For a conservative, observing the average liberal mind is an exercise in disorientation. In the photo lab of reason, they appear to have gotten only the negatives. Although we believe in civility and dialogue, speaking with a doctrinaire left-winger often proves meaningless unless you intend to write dialogue for Bizarro World. Now, another such moment is upon us. Judging from the liberal media, the newest talking points have apparently gone forward in the bid to bludgeon Middle America into accepting amnesty: The fact that the Obama administration has arrested fewer illegal immigrants than anytime in the last 40 years proves his policies are working, so we must now grant amnesty to all illegal immigrants living in the United States.
While the mainstream media clearly have an agenda, it is rarely so well illustrated as in a Washington Post story from December 5. “The Border Patrol apprehended 327,577 illegal crossers along the U.S.-Mexico border in fiscal year 2011, which ended Sept. 30,” it noted, “numbers not seen since Richard Nixon was president.”
For most Americans, fewer apprehensions would show a deteriorating state of enforcement, rather than rousing success. But not to the experts of the Beltway media. The journalists insist this proves the border is more secure, because fewer illegals are attempting to cross.
The story then abruptly pivots: “Such a steep drop in illegal crossings gives supporters of immigration reform ammunition to argue that now is a good time to tackle the issue.”
Thus is laid bare the liberal agenda: pretend the border is secure, then press for amnesty in an election year.
As if on cue, a number of other media outlets have advanced the mindless meme. Nathan Pippenger at The New Republic has an article explaining “Why Fewer Arrests Means Better Border Enforcement.” He quotes a report from the Soros-funded Center for American Progress that claims, “in some major sectors,” some Border Patrol agents “believe they are apprehending 80-plus percent of the traffic.” Wow, some agents say they nab 80 percent of illegals in some major sectors somewhere at least some of the time, they think. How reassuring. For TNR the low number of arrests means the border is somehow now “secured.”
The Washington Post was more honest (for once): “the U.S. government has no idea how many are not caught.”
Bear in mind, these unapprehended aliens come to join the 13 million illegal Americans here already — a huge and growing body. The hundreds of thousands of new illegals every year compounds the fact that “Hispanics remain by far the fastest-growing group in the nation,” primarily through a high birthrate of anchor babies.
Although one could hardly think of a more deplorable state of parenthood than having children so they can give you U.S. citizenship, the anchor babies — and their anchor baby mamas — are being glorified in the media, as wel. USA Today just ran a tearjerker of a story insisting, “Deportations Tear Some Families Apart.” It recounts the plight of a deportee who left her children with relatives while she was sent home to Mexico.

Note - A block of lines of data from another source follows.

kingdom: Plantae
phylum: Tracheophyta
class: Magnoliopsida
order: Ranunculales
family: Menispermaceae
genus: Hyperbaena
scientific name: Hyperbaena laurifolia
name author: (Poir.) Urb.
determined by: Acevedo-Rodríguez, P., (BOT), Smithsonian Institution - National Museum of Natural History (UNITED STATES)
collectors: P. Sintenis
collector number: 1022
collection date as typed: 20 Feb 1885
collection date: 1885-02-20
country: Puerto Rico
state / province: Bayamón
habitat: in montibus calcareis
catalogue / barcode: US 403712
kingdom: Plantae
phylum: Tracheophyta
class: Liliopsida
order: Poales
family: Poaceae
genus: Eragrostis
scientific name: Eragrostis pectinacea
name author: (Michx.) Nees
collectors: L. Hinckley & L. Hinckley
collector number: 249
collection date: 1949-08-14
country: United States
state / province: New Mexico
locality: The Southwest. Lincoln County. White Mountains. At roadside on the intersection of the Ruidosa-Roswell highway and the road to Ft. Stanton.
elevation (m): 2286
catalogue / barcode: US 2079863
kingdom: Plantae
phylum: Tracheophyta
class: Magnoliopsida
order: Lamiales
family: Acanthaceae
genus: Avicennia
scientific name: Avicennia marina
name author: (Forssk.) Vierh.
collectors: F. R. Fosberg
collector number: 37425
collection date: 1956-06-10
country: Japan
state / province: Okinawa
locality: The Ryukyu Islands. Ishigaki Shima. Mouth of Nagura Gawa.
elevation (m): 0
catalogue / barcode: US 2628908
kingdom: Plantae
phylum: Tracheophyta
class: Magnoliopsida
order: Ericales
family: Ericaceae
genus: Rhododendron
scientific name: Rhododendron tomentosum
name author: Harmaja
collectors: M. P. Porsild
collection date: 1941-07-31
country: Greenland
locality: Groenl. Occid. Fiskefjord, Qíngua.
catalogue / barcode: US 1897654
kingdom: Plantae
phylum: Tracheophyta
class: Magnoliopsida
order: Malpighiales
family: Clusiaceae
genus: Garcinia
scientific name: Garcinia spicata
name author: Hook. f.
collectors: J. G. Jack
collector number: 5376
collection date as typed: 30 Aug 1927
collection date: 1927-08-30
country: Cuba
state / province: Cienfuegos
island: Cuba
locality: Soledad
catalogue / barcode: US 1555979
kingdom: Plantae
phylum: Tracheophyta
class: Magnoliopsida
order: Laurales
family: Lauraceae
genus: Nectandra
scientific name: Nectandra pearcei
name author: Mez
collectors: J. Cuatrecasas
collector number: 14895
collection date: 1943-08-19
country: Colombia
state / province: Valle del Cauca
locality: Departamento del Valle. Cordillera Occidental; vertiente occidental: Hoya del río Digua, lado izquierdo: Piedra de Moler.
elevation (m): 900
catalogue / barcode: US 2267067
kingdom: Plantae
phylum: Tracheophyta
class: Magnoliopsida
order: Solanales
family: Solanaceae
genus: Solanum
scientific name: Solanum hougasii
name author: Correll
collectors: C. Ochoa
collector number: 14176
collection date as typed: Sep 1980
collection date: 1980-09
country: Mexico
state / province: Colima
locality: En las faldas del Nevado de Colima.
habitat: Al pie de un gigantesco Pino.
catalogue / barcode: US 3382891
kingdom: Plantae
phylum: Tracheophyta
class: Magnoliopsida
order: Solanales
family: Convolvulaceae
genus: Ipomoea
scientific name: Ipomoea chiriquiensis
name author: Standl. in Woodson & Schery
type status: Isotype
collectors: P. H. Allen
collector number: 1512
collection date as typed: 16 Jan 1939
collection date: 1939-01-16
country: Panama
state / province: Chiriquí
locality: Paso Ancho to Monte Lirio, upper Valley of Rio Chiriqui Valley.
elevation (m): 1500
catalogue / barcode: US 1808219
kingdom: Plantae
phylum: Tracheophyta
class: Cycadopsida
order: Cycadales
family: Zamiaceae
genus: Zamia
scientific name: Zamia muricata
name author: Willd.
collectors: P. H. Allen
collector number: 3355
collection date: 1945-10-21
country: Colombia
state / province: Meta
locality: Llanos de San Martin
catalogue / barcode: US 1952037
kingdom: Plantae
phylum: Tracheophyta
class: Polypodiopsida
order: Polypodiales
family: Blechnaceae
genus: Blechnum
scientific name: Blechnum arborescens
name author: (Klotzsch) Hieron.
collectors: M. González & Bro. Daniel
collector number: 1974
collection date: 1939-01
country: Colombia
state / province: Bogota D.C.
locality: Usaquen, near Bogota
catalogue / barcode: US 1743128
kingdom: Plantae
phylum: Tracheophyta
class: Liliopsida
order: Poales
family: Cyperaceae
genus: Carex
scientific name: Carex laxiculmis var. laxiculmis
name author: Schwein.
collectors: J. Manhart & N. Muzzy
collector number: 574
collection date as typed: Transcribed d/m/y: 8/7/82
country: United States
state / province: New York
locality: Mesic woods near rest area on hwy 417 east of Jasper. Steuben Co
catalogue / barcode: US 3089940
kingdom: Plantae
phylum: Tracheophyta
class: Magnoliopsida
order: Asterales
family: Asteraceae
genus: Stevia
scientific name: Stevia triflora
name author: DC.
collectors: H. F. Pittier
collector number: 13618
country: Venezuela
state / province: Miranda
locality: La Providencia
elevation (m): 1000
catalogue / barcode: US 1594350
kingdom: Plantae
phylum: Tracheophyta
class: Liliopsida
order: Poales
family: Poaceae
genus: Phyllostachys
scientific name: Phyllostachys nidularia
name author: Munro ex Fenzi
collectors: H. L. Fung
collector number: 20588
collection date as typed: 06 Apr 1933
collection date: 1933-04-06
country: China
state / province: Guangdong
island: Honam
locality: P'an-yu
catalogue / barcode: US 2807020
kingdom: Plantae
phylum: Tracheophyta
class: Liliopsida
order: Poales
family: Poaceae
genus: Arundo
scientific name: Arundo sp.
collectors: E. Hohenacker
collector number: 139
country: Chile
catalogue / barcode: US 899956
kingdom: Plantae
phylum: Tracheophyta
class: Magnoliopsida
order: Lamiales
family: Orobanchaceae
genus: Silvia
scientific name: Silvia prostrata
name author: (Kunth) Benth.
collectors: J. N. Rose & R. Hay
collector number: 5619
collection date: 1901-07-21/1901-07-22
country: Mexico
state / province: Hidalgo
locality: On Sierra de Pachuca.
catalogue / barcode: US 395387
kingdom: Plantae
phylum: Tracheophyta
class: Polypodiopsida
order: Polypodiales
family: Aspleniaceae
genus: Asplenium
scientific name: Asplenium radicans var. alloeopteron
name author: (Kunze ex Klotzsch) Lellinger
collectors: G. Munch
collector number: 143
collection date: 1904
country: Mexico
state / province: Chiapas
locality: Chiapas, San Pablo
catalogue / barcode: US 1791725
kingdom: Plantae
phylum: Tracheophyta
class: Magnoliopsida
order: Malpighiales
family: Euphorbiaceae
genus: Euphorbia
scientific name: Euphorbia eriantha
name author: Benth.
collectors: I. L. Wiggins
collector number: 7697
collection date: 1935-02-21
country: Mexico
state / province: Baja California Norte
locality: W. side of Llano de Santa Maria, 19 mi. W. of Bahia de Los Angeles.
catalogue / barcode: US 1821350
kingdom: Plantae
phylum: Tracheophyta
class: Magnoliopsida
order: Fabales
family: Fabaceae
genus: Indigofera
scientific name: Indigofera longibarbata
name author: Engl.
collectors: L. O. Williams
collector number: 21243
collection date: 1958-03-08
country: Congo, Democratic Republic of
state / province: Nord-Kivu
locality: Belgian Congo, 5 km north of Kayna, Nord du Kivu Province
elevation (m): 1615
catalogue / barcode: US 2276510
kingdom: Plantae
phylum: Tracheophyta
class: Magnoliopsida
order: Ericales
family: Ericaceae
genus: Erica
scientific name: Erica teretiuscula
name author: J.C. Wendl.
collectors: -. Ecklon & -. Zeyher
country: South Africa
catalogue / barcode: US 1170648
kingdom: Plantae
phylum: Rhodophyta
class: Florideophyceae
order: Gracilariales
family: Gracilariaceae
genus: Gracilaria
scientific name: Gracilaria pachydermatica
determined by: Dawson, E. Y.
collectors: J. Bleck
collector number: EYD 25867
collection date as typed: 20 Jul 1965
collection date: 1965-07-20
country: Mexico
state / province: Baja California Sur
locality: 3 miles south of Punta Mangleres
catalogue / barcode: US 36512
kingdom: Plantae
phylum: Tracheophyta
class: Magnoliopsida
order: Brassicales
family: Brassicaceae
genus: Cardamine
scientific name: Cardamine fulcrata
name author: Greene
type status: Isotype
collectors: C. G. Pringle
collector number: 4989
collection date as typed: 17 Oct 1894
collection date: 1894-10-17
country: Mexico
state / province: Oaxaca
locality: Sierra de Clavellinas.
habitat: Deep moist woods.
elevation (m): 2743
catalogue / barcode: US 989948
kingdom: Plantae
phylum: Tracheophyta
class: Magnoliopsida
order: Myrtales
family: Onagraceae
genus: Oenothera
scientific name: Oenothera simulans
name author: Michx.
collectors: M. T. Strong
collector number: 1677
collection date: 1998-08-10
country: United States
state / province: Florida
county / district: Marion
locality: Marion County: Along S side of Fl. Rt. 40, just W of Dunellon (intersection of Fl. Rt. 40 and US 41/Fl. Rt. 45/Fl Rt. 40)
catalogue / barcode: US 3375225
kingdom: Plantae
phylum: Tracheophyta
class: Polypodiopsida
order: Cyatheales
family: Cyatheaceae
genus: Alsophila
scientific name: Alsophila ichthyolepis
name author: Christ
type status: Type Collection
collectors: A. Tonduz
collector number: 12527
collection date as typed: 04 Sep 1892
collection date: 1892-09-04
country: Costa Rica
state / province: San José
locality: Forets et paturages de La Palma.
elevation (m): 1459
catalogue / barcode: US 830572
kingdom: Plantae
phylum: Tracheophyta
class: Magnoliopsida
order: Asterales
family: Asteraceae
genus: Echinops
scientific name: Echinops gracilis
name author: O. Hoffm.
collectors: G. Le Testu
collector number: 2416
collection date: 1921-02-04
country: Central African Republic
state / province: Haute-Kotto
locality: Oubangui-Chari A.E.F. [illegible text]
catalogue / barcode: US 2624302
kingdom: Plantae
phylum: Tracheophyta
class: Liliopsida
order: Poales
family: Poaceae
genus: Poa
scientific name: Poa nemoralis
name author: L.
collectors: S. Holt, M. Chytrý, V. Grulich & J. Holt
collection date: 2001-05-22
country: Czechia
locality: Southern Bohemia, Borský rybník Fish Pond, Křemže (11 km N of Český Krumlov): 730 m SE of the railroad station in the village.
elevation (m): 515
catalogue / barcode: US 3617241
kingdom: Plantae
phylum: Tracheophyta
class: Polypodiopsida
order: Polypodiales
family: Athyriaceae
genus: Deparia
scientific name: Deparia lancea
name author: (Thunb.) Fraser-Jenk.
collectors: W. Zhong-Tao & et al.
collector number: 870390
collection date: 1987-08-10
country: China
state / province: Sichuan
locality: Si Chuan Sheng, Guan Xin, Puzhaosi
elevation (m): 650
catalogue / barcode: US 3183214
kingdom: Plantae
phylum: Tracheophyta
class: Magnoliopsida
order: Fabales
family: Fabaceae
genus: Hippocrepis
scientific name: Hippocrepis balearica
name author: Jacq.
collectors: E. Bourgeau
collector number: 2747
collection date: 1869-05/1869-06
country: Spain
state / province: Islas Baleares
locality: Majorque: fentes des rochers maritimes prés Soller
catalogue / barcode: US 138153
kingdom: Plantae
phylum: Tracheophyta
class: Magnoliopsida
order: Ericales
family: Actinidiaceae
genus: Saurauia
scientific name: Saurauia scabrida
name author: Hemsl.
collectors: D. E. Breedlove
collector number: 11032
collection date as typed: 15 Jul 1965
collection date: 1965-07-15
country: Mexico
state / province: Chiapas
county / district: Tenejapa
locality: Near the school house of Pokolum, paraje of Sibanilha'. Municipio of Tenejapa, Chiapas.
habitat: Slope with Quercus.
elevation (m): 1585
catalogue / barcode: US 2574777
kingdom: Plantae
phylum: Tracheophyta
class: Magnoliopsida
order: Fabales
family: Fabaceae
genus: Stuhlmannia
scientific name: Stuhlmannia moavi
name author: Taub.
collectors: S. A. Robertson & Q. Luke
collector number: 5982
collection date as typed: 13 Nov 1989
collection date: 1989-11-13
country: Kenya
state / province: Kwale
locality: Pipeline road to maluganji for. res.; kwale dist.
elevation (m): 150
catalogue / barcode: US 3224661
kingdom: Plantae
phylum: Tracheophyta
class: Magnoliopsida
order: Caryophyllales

As usual, liberal emotion gives way to concrete reality. Has it occurred to the reporter than parents willing to have babies to gain U.S. citizenship, and willing to abandon their children in hopes of clinging to it, may not make the sturdiest citizens?
The most unreported fact is that many of those who choose not to enter the United States, or are deported from it, end up living the Mexican Dream. The Post reported the story of 28-year-old Juan Carlos Vela, a man who got as far as Mexicali, Mexico, before deciding not to cross the border. In his new home, he “found a job making $75 a week in a brick factory, twice as much as the going wage for similar work down south in his home state of Durango, where he said there have been so many drug cartel gun battles lately ‘I can’t let my daughters outside.’” Nor is he alone. The Houston Chronicle reported in 2009 of numerous cases where deportees used the skills they learned in the United States to become prosperous business owners in Mexico, in the process rejuvenating their entire family villages.
The Post reports on Vela’s epiphany to stay south of the border. “’Mexicali seems pretty quiet; I like it here,’ Vela said. ‘Might as well forget about the American dream and get on with my life.’”
It would be in both the Mexican and the American national interest to encourage as many of his fellow countrymen as possible to come to the same conclusion.